Jackson’s movie ‘Lord of the Rings – The Fellowship of the Ring’ (2001)
3.01Outlines of the movie, various aspects
For years the only practicable way to shoot a LOTR movie had been animation. The resulting films by Bass & Rankin and Bakshi are by no means bad, but they certainly do not do Tolkien’s writings justice. As computer generated images became more and more common in cinema throughout the past few years the boundaries of what could and could not be done were pushed further and further up. Suddenly it became easily possible to produce a huge cave troll or major characters in various sizes in a believable and convincing way.
When Peter Jackson, a New Zealand filmmaker of low budget Horror movies like ‘Bad Taste’ (1987) or ‘Braindead’ (1992), decided to make a live action movie out of Tolkien’s ‘Lord of the Rings’-books, nobody at Miramax, his first choice of a production company, took him seriously. The material was regarded to be far too much and too complicated to be turned into a single movie, which is why Jackson’s first intention was to split the movie into two parts. The financial risk of producing two expensive movies with loads of special effects before the audience’s acceptance of the first one was known was simply too high. Jackson left Miramax and turned to New Line Cinema, where he was accepted with open arms.
The back to back filming of three consecutive LOTR movies with a total budget of roughly 300,000,000 US$ began in New Zealand in October 1999. Chief photography ended roughly in December 2000, but a lot of post production work as well as additional pick up filming with major and minor characters was needed until the opening of ‘Lord of the Rings – The Fellowship of the Ring’ on December 23rd 2001. The second and the third movie opened each exactly one year apart around Christmas in 2002 and 2003. All three movies were huge financial successes with the first one alone covering the costs for all three many times over with cinema admissions, rentals and merchandising.

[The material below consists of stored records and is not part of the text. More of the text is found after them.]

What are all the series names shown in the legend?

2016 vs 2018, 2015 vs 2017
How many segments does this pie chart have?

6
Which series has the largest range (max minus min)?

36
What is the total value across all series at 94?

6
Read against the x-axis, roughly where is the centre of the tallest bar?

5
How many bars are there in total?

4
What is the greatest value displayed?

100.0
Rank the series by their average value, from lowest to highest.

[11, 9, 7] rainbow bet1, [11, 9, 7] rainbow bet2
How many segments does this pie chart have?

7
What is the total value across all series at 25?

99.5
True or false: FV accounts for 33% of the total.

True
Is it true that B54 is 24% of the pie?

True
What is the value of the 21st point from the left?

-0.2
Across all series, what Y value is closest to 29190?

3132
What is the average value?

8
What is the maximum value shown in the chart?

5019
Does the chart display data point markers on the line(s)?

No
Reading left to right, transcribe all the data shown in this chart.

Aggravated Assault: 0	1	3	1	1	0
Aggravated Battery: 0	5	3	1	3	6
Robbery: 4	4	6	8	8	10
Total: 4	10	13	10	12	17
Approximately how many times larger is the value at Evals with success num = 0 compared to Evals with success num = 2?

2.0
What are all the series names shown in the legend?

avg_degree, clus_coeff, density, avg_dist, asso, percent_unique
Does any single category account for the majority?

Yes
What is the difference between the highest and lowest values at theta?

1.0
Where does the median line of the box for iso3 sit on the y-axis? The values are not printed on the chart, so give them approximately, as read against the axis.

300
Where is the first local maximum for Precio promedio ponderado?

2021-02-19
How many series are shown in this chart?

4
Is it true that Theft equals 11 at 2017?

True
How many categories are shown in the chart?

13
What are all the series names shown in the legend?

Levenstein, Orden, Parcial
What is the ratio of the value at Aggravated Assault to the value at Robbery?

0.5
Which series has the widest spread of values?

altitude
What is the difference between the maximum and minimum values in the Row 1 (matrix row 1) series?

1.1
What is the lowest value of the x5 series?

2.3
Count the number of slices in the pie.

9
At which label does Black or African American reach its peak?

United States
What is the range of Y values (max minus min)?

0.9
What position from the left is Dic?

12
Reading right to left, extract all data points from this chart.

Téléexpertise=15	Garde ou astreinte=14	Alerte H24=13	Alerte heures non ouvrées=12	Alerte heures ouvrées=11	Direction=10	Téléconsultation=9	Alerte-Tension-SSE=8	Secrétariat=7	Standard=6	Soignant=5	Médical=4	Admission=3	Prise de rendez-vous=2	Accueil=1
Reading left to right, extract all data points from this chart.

Jackson used both well known actors like Elijah Wood, Ian MacKellen or Hugo Weaving and newcomers like Orlando Bloom. Ian Holm, who plays Bilbo Baggins had earlier played the role of Frodo Baggins in the 1981 BBC radio drama. Christopher Lee, who plays Saruman, had actually known Tolkien himself.
The version of the first movie I chose to analyse is the one published as the extended DVD version in late 2002. Some 30 minutes more of film material complete the story and create more connections to the book than were possible in the shorter cinematic version. As the extended DVD version was published on four DVDs, two of which cover the movie and two the extras, I am going to mark quotations from Jackson movie with a ‘J’ followed by the number of the DVD and the DVD chapter.